TASK BRIEF: Below are some entries; can you quote all of them exactly?

Data records:
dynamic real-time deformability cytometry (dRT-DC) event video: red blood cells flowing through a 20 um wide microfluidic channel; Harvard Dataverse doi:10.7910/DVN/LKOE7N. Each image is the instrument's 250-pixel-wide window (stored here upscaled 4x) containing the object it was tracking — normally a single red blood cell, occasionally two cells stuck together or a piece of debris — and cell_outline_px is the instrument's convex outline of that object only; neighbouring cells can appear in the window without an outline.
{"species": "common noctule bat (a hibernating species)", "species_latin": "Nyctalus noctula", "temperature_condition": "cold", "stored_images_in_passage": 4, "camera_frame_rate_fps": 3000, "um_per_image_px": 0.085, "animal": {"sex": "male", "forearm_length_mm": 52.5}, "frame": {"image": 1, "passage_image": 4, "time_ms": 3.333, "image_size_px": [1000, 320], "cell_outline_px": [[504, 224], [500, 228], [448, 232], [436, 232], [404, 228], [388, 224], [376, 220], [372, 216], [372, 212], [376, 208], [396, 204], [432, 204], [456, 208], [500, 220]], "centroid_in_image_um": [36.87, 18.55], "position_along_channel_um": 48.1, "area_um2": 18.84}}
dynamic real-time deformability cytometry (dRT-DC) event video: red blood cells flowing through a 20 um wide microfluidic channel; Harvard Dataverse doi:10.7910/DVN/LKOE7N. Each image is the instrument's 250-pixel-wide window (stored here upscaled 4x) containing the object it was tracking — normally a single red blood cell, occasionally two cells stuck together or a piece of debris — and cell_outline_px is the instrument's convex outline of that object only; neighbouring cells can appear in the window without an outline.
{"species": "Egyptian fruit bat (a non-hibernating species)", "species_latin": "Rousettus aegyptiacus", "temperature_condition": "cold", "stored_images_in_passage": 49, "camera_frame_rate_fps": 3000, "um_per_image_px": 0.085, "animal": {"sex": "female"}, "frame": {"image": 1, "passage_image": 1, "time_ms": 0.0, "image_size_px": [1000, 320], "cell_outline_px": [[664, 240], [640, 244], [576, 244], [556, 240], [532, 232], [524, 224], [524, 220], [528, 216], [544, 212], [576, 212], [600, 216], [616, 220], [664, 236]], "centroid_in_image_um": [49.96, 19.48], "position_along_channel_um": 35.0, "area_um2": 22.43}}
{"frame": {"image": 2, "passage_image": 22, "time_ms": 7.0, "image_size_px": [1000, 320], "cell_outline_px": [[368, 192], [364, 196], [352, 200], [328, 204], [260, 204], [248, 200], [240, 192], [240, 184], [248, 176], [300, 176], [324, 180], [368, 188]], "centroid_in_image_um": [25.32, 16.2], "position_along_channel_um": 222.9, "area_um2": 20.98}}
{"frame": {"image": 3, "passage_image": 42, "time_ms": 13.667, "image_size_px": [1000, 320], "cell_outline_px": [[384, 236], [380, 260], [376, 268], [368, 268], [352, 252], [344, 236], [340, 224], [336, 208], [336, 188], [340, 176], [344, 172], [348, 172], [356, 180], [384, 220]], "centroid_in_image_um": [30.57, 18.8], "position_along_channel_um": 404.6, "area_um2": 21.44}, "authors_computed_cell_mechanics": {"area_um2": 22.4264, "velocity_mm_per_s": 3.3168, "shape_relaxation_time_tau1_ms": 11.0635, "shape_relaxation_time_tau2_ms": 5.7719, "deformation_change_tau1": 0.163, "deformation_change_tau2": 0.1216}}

WRITTEN ANSWER:
dynamic real-time deformability cytometry (dRT-DC) event video: red blood cells flowing through a 20 um wide microfluidic channel; Harvard Dataverse doi:10.7910/DVN/LKOE7N. Each image is the instrument's 250-pixel-wide window (stored here upscaled 4x) containing the object it was tracking — normally a single red blood cell, occasionally two cells stuck together or a piece of debris — and cell_outline_px is the instrument's convex outline of that object only; neighbouring cells can appear in the window without an outline.
{"species": "common noctule bat (a hibernating species)", "species_latin": "Nyctalus noctula", "temperature_condition": "cold", "stored_images_in_passage": 4, "camera_frame_rate_fps": 3000, "um_per_image_px": 0.085, "animal": {"sex": "male", "forearm_length_mm": 52.5}, "frame": {"image": 1, "passage_image": 4, "time_ms": 3.333, "image_size_px": [1000, 320], "cell_outline_px": [[504, 224], [500, 228], [448, 232], [436, 232], [404, 228], [388, 224], [376, 220], [372, 216], [372, 212], [376, 208], [396, 204], [432, 204], [456, 208], [500, 220]], "centroid_in_image_um": [36.87, 18.55], "position_along_channel_um": 48.1, "area_um2": 18.84}}
dynamic real-time deformability cytometry (dRT-DC) event video: red blood cells flowing through a 20 um wide microfluidic channel; Harvard Dataverse doi:10.7910/DVN/LKOE7N. Each image is the instrument's 250-pixel-wide window (stored here upscaled 4x) containing the object it was tracking — normally a single red blood cell, occasionally two cells stuck together or a piece of debris — and cell_outline_px is the instrument's convex outline of that object only; neighbouring cells can appear in the window without an outline.
{"species": "Egyptian fruit bat (a non-hibernating species)", "species_latin": "Rousettus aegyptiacus", "temperature_condition": "cold", "stored_images_in_passage": 49, "camera_frame_rate_fps": 3000, "um_per_image_px": 0.085, "animal": {"sex": "female"}, "frame": {"image": 1, "passage_image": 1, "time_ms": 0.0, "image_size_px": [1000, 320], "cell_outline_px": [[664, 240], [640, 244], [576, 244], [556, 240], [532, 232], [524, 224], [524, 220], [528, 216], [544, 212], [576, 212], [600, 216], [616, 220], [664, 236]], "centroid_in_image_um": [49.96, 19.48], "position_along_channel_um": 35.0, "area_um2": 22.43}}
{"frame": {"image": 2, "passage_image": 22, "time_ms": 7.0, "image_size_px": [1000, 320], "cell_outline_px": [[368, 192], [364, 196], [352, 200], [328, 204], [260, 204], [248, 200], [240, 192], [240, 184], [248, 176], [300, 176], [324, 180], [368, 188]], "centroid_in_image_um": [25.32, 16.2], "position_along_channel_um": 222.9, "area_um2": 20.98}}
{"frame": {"image": 3, "passage_image": 42, "time_ms": 13.667, "image_size_px": [1000, 320], "cell_outline_px": [[384, 236], [380, 260], [376, 268], [368, 268], [352, 252], [344, 236], [340, 224], [336, 208], [336, 188], [340, 176], [344, 172], [348, 172], [356, 180], [384, 220]], "centroid_in_image_um": [30.57, 18.8], "position_along_channel_um": 404.6, "area_um2": 21.44}, "authors_computed_cell_mechanics": {"area_um2": 22.4264, "velocity_mm_per_s": 3.3168, "shape_relaxation_time_tau1_ms": 11.0635, "shape_relaxation_time_tau2_ms": 5.7719, "deformation_change_tau1": 0.163, "deformation_change_tau2": 0.1216}}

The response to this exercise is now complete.